Ranzy Locker ransomware has attacked at least 30 U.S. companies through July 2021, the Federal Bureau of Investigation (FBI) said in a new Flash alert.
Victims include entities in construction, academia, information technology and transportation. Construction, a subset of manufacturing, information technology and transportation are among 16 U.S. critical infrastructure sectors.
Most reported that the attackers conducted brute force password operations targeting Remote Desktop Protocol (RDP) credentials to gain access to the victims’ networks, the law enforcement agency said. The compromised companies also said the threat actors had exploited known vulnerabilities in Microsoft Exchange Server and used phishing tactics to gain network entry.
Ranzy Locker Ransomware Attacks: Typical Scenarios
The FBI said it became aware of the Ranzy Locker ransomware as recently as late last year. In the campaigns here’s how the threat actors operated:
- Once inside a target’s network, the hackers attempted to locate important files to exfiltrate, such as customer information, personal identifiable information files and financial records.
- They then deployed Ranzy Locker to encrypt files on compromised Windows host machines, including servers and virtual machines and attached network shares.
- The Ranzy Locker executable leaves a ransom note in all directories where encryption occurred demanding the victim pay a ransom in exchange for a decryption tool.

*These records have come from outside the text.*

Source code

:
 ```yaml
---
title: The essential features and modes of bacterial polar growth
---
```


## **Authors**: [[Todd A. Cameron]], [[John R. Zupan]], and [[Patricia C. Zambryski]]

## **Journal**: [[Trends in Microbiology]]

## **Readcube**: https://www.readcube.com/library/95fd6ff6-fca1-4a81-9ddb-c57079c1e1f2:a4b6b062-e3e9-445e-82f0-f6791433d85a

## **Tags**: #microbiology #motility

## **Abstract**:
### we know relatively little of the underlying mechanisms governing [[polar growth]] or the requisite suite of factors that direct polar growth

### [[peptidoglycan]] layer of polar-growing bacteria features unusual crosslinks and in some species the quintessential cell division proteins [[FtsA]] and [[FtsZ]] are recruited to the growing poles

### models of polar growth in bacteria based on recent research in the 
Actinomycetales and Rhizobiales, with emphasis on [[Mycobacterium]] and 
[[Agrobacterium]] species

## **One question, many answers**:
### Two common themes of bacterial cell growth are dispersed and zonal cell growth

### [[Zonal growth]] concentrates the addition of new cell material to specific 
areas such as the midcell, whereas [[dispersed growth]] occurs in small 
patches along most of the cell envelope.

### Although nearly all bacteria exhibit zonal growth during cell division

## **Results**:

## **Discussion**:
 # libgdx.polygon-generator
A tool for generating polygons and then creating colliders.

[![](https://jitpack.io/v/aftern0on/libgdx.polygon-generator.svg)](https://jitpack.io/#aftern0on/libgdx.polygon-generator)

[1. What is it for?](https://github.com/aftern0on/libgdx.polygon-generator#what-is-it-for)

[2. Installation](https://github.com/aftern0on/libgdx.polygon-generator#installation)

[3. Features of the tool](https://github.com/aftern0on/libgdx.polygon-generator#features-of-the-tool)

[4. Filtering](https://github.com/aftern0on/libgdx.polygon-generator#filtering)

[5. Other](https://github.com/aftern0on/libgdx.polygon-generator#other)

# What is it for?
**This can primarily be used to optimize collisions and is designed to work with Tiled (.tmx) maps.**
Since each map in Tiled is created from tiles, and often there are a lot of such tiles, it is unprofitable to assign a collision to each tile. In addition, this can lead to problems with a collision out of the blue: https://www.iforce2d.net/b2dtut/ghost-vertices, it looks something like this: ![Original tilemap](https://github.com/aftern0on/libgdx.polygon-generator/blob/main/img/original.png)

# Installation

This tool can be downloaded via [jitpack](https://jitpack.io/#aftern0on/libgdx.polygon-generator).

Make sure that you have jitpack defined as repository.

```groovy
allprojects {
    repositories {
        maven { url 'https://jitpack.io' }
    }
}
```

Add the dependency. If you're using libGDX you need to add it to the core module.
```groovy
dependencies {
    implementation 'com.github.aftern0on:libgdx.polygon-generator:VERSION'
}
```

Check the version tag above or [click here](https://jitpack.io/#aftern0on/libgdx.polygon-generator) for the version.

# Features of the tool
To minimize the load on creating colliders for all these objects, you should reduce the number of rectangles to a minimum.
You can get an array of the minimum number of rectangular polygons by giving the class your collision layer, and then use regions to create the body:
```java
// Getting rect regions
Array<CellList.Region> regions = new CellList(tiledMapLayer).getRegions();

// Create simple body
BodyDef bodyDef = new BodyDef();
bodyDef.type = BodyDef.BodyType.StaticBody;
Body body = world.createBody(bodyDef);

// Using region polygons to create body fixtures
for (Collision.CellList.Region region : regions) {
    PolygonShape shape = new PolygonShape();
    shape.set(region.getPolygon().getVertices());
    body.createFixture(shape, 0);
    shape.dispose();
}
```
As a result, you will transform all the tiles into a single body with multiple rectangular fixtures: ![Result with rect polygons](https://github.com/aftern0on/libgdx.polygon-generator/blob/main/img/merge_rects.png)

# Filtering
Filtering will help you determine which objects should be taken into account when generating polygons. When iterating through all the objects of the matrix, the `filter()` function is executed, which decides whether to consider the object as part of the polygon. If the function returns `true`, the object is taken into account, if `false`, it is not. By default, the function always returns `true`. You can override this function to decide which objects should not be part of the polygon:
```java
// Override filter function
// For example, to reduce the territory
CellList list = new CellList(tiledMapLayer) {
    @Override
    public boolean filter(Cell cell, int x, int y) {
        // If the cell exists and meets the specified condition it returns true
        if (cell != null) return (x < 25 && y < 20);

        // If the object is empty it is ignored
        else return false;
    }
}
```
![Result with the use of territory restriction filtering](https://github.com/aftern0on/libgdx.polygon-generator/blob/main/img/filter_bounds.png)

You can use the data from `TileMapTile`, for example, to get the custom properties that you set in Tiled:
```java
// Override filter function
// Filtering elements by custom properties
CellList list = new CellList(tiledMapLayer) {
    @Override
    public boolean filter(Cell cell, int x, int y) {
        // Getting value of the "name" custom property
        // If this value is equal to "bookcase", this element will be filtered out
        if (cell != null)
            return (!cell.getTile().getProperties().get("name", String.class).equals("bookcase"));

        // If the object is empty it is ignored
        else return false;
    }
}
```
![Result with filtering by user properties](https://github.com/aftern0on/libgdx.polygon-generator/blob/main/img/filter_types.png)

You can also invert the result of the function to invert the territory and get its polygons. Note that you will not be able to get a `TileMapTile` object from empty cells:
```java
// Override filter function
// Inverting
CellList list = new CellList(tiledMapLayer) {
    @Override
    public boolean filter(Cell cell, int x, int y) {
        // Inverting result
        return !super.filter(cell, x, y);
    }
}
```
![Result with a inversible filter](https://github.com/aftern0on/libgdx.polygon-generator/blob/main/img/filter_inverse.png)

- In some cases, Ranzy actors have demanded a second ransom from the victim in exchange for not leaking the data on the Internet.
The FBI also provided technical details on mechanisms used in Ranzy Locker attacks, indicators of compromise (IOCs) and recommended mitigations. The Ranzy Locker actors may establish new accounts on domain controllers, servers, workstations, or the active directories. Newly created accounts with the name “felix” have been observed on at least three victims of the ransomware. The ransom note for Ranzy Locker has similarities to the wording in both the AKO and ThunderX ransom notes. ThunderX was a ransomware operation launched in August 2020.
How MSSPs Can Mitigate Ranzy Locker Ransomware Attacks: FBI Best Practices
The FBI recommends companies enact these 10 mitigations:
- Implement regular backups of all data to be stored as air gapped, password protected copies offline. Ensure these copies are not accessible for modification or deletion from any system where the original data resides.
- Implement network segmentation so that all machines on your network are not accessible from every other machine.
- Install and regularly update antivirus software on all hosts and enable real time detection.
- Install updates/patch operating systems, software and firmware as soon as updates/patches are released.
- Review domain controllers, servers, workstations and active directories for new or unrecognized user accounts.
- Audit user accounts with administrative privileges and configure access controls with least privilege in mind. Do not give all users administrative privileges.
- Disable unused remote access/RDP ports and monitor remote access/RDP logs for any unusual activity.
- Consider adding an email banner to emails received from outside your organization.
- Disable hyperlinks in received emails.
- Use double authentication when logging into accounts or services.